Before I left I asked her, “Why do you sound so mad at Isolda? Do you know her?”
“I know what she did to Brawly,” Clarissa said with a sneer.
“What?”
“That ain’t for me to say.”
It was after one in the morning. If I were living the life that I had promised myself, I would have gone home and tucked the kids into their beds. But the fever was still in me and there was someone I needed to talk to who I knew never went to sleep before sunrise.
He lived in a rented house on a street called Ozone Court, only half a block from the beach. It was just a tiny tar-roofed structure, but he was the only black man I knew who had managed to get a place in that neighborhood. While pressing the buzzer I planned to ask him how he got away with living in an exclusively white neighborhood. But the way he answered the door threw that question right out of my head.
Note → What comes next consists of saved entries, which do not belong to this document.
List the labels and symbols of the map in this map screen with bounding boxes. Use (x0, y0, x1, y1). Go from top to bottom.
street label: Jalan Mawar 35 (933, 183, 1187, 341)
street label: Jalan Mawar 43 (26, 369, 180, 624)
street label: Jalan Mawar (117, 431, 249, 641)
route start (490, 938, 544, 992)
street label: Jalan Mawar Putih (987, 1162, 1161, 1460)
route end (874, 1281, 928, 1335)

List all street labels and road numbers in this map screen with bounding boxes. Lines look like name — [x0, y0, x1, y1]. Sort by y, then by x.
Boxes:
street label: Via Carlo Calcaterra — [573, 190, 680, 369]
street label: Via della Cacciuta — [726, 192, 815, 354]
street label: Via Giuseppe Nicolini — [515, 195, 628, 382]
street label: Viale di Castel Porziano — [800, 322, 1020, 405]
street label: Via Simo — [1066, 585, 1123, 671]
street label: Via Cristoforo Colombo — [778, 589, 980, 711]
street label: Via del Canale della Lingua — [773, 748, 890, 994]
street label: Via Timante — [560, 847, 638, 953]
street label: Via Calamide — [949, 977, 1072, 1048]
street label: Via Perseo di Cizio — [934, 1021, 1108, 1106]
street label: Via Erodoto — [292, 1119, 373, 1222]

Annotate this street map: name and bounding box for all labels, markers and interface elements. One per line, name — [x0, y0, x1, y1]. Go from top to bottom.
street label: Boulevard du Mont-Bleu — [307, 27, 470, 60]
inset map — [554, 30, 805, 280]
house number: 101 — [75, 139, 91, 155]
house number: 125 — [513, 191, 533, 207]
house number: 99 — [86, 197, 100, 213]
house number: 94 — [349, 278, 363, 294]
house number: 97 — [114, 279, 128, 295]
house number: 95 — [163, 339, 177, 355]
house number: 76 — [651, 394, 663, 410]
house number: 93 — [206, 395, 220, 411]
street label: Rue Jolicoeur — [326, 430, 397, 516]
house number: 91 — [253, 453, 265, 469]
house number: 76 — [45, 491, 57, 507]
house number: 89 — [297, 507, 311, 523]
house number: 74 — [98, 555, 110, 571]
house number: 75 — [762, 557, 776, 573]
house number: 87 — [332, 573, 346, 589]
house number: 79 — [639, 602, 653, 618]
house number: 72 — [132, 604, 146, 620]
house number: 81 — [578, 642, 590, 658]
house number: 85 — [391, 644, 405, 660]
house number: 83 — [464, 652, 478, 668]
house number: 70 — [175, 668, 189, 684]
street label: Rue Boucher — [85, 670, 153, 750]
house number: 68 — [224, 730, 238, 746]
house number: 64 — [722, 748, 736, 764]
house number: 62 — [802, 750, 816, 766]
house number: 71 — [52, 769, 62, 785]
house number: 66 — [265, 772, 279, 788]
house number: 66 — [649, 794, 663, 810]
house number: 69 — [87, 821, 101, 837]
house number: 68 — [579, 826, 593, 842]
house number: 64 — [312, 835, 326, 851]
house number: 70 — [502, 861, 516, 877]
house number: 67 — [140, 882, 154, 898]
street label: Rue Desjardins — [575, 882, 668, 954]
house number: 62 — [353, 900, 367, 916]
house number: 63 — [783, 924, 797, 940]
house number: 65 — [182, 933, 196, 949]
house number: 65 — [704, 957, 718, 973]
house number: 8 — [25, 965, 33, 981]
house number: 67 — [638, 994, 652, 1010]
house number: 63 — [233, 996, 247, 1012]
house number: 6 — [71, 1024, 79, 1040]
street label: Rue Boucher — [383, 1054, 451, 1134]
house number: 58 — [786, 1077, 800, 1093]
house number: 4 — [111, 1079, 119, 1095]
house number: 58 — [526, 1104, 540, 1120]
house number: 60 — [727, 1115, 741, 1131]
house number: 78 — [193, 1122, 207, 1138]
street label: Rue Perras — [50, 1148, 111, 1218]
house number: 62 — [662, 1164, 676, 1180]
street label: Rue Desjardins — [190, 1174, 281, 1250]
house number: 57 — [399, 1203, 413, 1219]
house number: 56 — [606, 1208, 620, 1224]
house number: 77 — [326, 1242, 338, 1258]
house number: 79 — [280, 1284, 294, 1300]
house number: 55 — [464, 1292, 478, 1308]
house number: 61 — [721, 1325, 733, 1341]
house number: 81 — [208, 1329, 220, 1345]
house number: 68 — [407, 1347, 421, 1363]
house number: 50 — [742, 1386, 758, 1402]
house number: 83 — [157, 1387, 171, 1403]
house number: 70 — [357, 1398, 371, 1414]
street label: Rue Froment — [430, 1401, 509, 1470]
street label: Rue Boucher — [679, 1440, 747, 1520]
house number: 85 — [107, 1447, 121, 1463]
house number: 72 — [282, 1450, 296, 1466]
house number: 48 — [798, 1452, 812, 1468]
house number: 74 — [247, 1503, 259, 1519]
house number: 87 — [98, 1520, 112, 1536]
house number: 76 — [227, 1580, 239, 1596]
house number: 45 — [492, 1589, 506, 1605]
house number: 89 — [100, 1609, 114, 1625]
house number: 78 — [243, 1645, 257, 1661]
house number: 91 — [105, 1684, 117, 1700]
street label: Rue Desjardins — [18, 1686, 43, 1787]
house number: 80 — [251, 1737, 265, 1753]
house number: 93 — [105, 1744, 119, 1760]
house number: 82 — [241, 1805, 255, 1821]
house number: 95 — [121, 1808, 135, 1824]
“Who’s there?” he asked in a gruff voice that he tried to make sound deep. “What the fuck you want this time’a night?”
Instead of answering, I pressed the buzzer again.
“What?” he said, giving up the deep voice. If that tone were in his hands, they would have been up over his head.
“Jackson Blue?” I said in a commanding voice that was not exactly my own.
“Who is it?”
I laughed then. Cowardly Jackson Blue certainly deserved a prank or two. Ever since he’d stolen Jesus’s money I figured that I had the right to needle him.
He flung the door open and glared at me.
I laughed even harder. Jackson was short and slight, almost as dark as the sky above our heads, with eyes that were both bright and brilliant. Those shining, perpetually bloodshot orbs glared at me.
“What the fuck you think is so funny, niggah?”
“Lemme in, Jackson,” I said. “It’s cold out here.”
He looked around to see if I had anyone with me and then leaned away from the door, allowing me to enter.
Jackson’s house was wedged in between two larger but equally nondescript homes. From the outside his place looked small but it was much more spacious on the inside. That was because the single room that made it up was half a flight of stairs below the front door. The ceiling was at least twenty feet high.
Jackson had a big bed, a table that doubled as a hot-plate kitchen, a table desk like high school kids use, and three walls of bookshelves that ran the full height of the wall. Every inch of shelf space was packed with books. The room smelled of moldering paper. There was a wooden painter’s ladder set up so that little Jackson could reach the higher shelves.
The back door was a sliding glass window that looked out on a vegetable garden.
“Where’d you get all those books, Jackson?”
“Bought ’em, mostly. A lot of ’em I been havin’ for years stored in different people’s garages. When I got this place I brought ’em here.”
I sat at the table. Jackson snaked into his schoolboy’s desk.
“You got what I wanted?” I asked him.
“That depends.”
“On what?”
“You know the rent ovah here in the white world ain’t cheap.”
“Listen here, Jackson. I ain’t playin’ wit’ you. You try’n get over on me an’ you will end up bein’ the one payin’.”
Jackson wasn’t worried. He’d known me for more than twenty years. I’d never laid a hand on him in that time and wasn’t likely to start.
“I need to know a few things before I tell you what’s what,” he said.
“Yeah, all right. What is it?”
“First, how did you find where I live at? I thought about what you told me on the phone and I just don’t believe John would’a had my address.”
“Charlene Lorraine told me.”
“How much you have to give her for that?”
“Twenty dollars.”
“That’s all?”
“Yeah. I gave her twenty and asked her had she seen you, and she said not much lately but the last she knew you were livin’ down on Ozone.”
“Prob’ly just jealous ’cause I let her ride,” Jackson said, trying to shore up his pride.
“What else?” I asked.
“How much you gettin’ paid to get what I know?”
“A family dinner for me and Bonnie and the kids.”
“You cain’t kid a kidder, man,” Jackson whined. “Naw, brother. You cain’t fool me.”
“Jackson, why would I lie to you?”
“To keep all the loot for yourself, that’s why.”
“What loot?”
“You askin’ ’bout the First Men, right?”
“Yeah.”
Jackson was a man in his forties but he had the body of a boy. He shifted sideways in the constrictive desk and pulled his right knee up to his chin and smiled. He was the Cheshire Cat.